Airline, WSU alliance study forest-debris fuel potential

Alaska plans test flight using team's alternative bioproduct

June 18, 2015
Staff Report

Seattle-based Alaska Airlines is teaming up with the Washington State University-led Northwest Advanced Renewables Alliance (NARA) to advance the production and use of alternative jet fuel made from forest residuals, the tree limbs and branches that remain after a forest harvest. 

As the airline partner for NARA, Alaska Airlines intends next year to fly a demonstration flight using 1,000 gallons of alternative biofuel being produced by the NARA team and its partners. The planned flight signals a growing interest in the aviation industry for a viable alternative to conventional fossil fuel.
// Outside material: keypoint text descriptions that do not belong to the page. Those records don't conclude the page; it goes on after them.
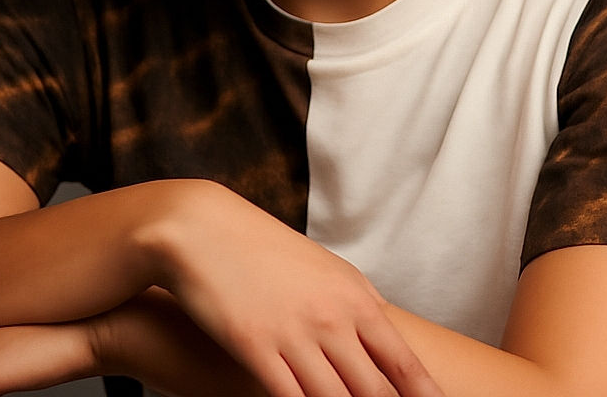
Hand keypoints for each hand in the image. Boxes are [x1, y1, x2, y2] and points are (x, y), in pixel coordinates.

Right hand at [149, 181, 443, 396]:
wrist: (203, 225)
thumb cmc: (262, 247)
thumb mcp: (321, 268)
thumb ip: (355, 303)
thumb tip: (383, 333)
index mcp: (355, 296)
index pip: (402, 362)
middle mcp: (333, 316)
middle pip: (374, 391)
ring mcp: (296, 333)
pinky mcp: (256, 346)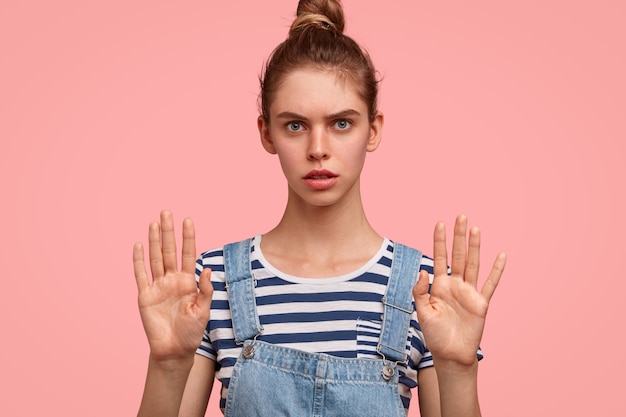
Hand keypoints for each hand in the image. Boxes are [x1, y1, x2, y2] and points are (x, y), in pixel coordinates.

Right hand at [133, 210, 212, 362]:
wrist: (174, 350)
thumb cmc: (192, 332)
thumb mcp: (203, 311)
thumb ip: (205, 290)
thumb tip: (207, 269)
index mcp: (188, 282)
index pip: (188, 254)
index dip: (188, 237)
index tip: (188, 220)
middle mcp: (172, 280)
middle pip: (169, 251)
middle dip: (168, 232)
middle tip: (166, 212)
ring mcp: (158, 286)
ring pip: (155, 258)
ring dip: (154, 241)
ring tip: (154, 223)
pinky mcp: (145, 295)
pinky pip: (141, 275)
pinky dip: (139, 260)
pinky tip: (139, 245)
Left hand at [412, 215, 505, 367]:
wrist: (450, 354)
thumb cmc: (435, 334)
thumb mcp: (422, 311)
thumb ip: (420, 291)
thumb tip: (423, 271)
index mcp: (439, 285)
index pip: (439, 257)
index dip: (439, 241)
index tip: (440, 223)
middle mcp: (455, 285)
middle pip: (458, 255)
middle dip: (458, 236)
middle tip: (461, 216)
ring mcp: (469, 292)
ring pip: (473, 264)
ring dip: (474, 247)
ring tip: (475, 229)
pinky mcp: (481, 303)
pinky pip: (490, 284)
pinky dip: (496, 270)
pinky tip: (501, 256)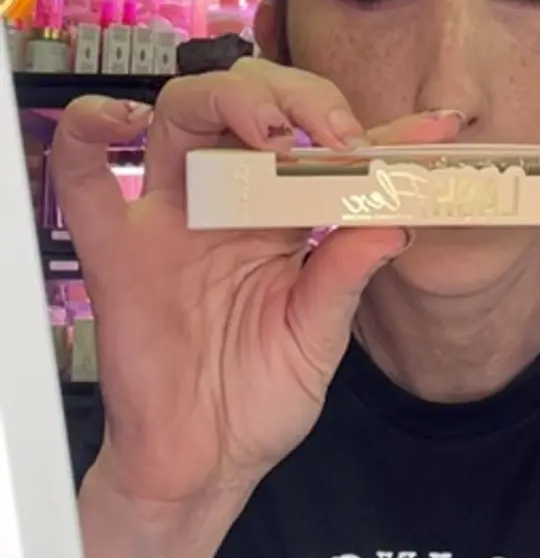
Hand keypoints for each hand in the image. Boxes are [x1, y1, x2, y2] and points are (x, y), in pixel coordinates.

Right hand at [51, 59, 461, 507]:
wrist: (205, 458)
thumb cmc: (262, 394)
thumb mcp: (319, 334)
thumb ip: (347, 274)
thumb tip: (396, 222)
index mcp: (285, 218)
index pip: (334, 154)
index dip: (387, 131)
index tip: (437, 126)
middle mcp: (230, 203)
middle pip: (254, 105)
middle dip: (301, 99)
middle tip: (338, 134)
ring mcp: (174, 218)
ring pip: (185, 114)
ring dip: (231, 100)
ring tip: (271, 129)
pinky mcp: (119, 250)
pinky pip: (84, 179)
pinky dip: (86, 135)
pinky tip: (119, 121)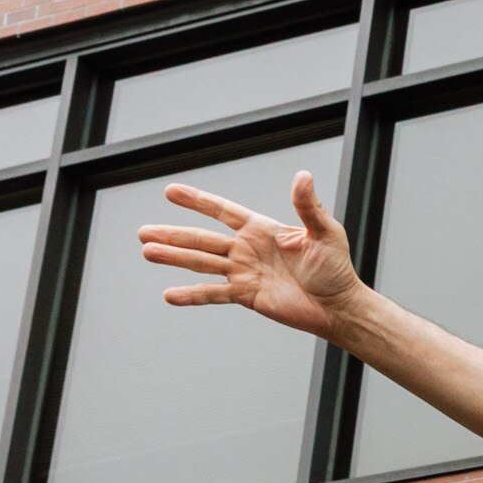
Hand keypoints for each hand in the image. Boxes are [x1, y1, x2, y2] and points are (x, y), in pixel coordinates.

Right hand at [138, 172, 364, 339]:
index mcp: (261, 229)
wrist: (339, 307)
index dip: (197, 200)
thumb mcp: (324, 233)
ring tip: (147, 251)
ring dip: (174, 258)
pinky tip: (169, 295)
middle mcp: (247, 249)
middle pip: (202, 239)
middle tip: (142, 232)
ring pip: (202, 263)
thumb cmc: (336, 269)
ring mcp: (244, 272)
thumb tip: (302, 175)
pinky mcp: (246, 296)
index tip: (170, 191)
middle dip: (173, 235)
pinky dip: (192, 295)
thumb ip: (307, 206)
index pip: (223, 210)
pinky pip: (214, 295)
NARA’s focus is on developing alternative jet fuel derived from post-harvest forest residuals. Residual treetops and branches are often burned after timber harvest. By using these waste materials as the feedstock of a biojet fuel supply chain, NARA and its aviation industry partners will seek to reduce fossil fuel use and greenhouse gas emissions as well as to bolster sustainable economic-development potential in timber-based rural communities located throughout the Pacific Northwest. 

Joe Sprague, Alaska Airlines’ senior vice president of external relations, says, “Sustainable biofuels are a key to aviation’s future and critical in helping the industry and Alaska Airlines reduce its carbon footprint and dependency on fossil fuels.”

NARA is a five-year project supported by the U.S. Department of Agriculture’s National Institute of Food and Agriculture. It’s comprised of 22 member organizations from industry, academia, and government laboratories. Its mission is to facilitate development of biojet and bioproduct industries in the Pacific Northwest using forest residuals that otherwise would become waste products. A key task of the project is to evaluate the economic, environmental, and societal benefits and impacts associated with such developments.

“Developing alternative jet fuel made from forest residuals represents a significant economic challenge with considerable sustainability benefits,” says Michael Wolcott, NARA’s Pullman-based co-director. “While the price of oil fluctuates, the carbon footprint of fossil fuels remains constant. NARA efforts to engage stakeholders from forest managers to potential fuel users like Alaska Airlines to lay the foundations for a bio-based, renewable fuel economy is exciting work that we believe will benefit society in the years ahead.”

In 2011, Alaska Airlines became the first U.S. airline to fly multiple commercial passenger flights using a biofuel refined from used cooking oil. The carrier flew 75 flights between Seattle and Washington, D.C., and between Seattle and Portland. Alaska has set the goal of using a sustainable aviation biofuel blend on all flights departing one or more airports by 2020.